Hi All,
I have some problems with secure connections. My jargon might not be at its best in this case coz I am relatively new to SSL and secure
java programming. Here's the situation:
I have a client certificate which I have to include in my code to get access to a secure site. They asked me to create a keystore and a truststore. I created them and stored them in my c: directory for
testing purposes and easy access. I didnt place anything in jre1.5.0_02\lib\security.
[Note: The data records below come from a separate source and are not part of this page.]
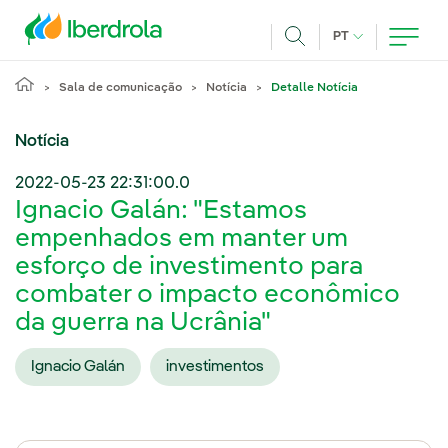
Pasar al contenido principal
IDIOMA ATUAL
PT
Achar
Sala de comunicação
Notícia
Detalle Notícia
Notícia
2022-05-23 22:31:00.0
Ignacio Galán: "Estamos
empenhados em manter um
esforço de investimento para
combater o impacto econômico
da guerra na Ucrânia"
Ignacio Galán
investimentos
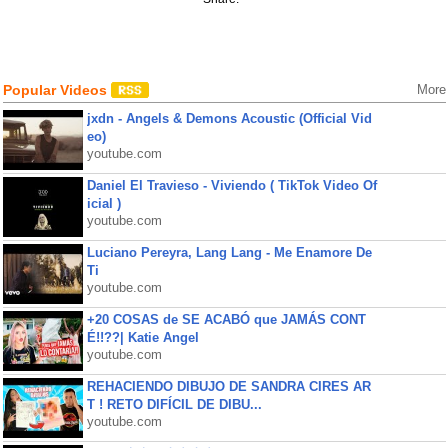
Popular Videos
More
jxdn - Angels & Demons Acoustic (Official Vid
eo)
youtube.com
Daniel El Travieso - Viviendo ( TikTok Video Of
icial )
youtube.com
Luciano Pereyra, Lang Lang - Me Enamore De
Ti
youtube.com
+20 COSAS de SE ACABÓ que JAMÁS CONT
É!!??| Katie Angel
youtube.com
REHACIENDO DIBUJO DE SANDRA CIRES AR
T ! RETO DIFÍCIL DE DIBU...
youtube.com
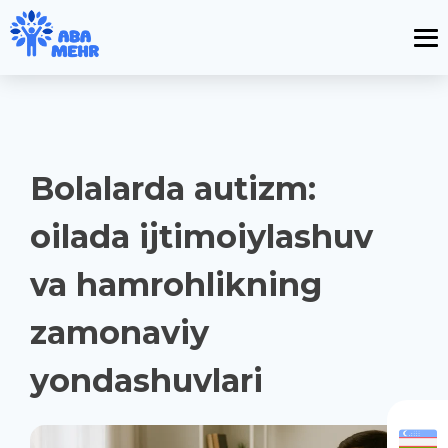
Bolalarda autizm:
oilada ijtimoiylashuv
va hamrohlikning
zamonaviy
yondashuvlari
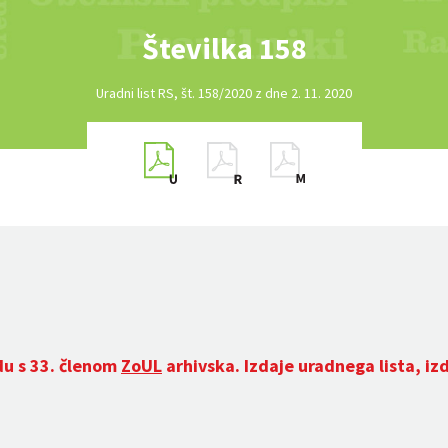
Številka 158
Uradni list RS, št. 158/2020 z dne 2. 11. 2020
du s 33. členom
ZoUL
arhivska. Izdaje uradnega lista, iz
My piece of code looks like this -
*************************************************************
char[] cert_passphrase = "YOUR_CERT_PASSWORD".toCharArray();
char[] store_passphrase = "YOUR_STORE_PASSWORD_or_changeit".toCharArray();
// SSLContext object, a protocol implementation that behaves as a
// factory for secure socket factories.
SSLContext ctx = SSLContext.getInstance("TLS","SunJSSE");
// Keystore object for the client certificate. Essentially an in-memory
// collection of private keys and any associated certificate chains.
// Use the path to the client (private) .pfx/.p12 certificate file and
// the certificate passphrase.
KeyStore keyStore = KeyStore.getInstance("PKCS12");
keyStore.load(new FileInputStream("C:\\certfile.pfx"), cert_passphrase);
// KeyManagerFactory object needed to associate the client certificate with
// the SSLContext object.
KeyManagerFactory keyManagerFactory = KeyManagerFactory.getInstance("SunX509", "SunJSSE");
keyManagerFactory.init(keyStore, cert_passphrase);
// Keystore object for the store (to access trusted server certs or CAs).
// Use the path to the global JRE "cacerts" file or a local ".keystore" file
// and the store passphrase.
KeyStore trustedKeyStore = KeyStore.getInstance("JKS");
trustedKeyStore.load( new FileInputStream("C:\\castore.jks"), store_passphrase);
// TrustManagerFactory object needed to associate the root store with the
// SSLContext object
TrustManagerFactory trustManagerFactory = TrustManagerFactory.getInstance("SunX509", "SunJSSE");
trustManagerFactory.init(trustedKeyStore);
// Associate both the client certificate and the root store with the
// SSLContext object
ctx.init(keyManagerFactory.getKeyManagers(), trustManagerFactory.getTrustManagers(), null);
// Create an SSLSocketFactory using the SSLContext object and use that
// factory as the default factory for HTTPS connections.
SSLSocketFactory sslSocketFactory = ctx.getSocketFactory();
HttpsURLConnection.setDefaultSSLSocketFactory(sslSocketFactory);
// Choose either the beta or production target POST URL
URL url = new URL("https://www.credcoconnect.com/CGI-BIN/CCListener.exe");
// URL url = new URL("https://beta.credcoconnect.com/CGI-BIN/CCListener.exe");
// Create a URLConnection object, enable I/O, disable caching, set the Content-Type
URLConnection c = url.openConnection();
c.setDoInput(true);
c.setDoOutput(true);
c.setUseCaches(false);
********************************************************************
now...all of the above validates fine....doesn't throw exceptions anywhere but after - when I try to get an outputStream as in
************************************************************
OutputStream out = c.getOutputStream();
************************************************************
I get the following error:
sun.security.validator.ValidatorException: No trusted certificate found
and yes I do have the certificate in my IE - internet options - content - certificates and it is valid till 2007.
Should I place the certificate in the jre? is that a must? I might be doing something really stupid here...hehee...but any help would be really appreciated.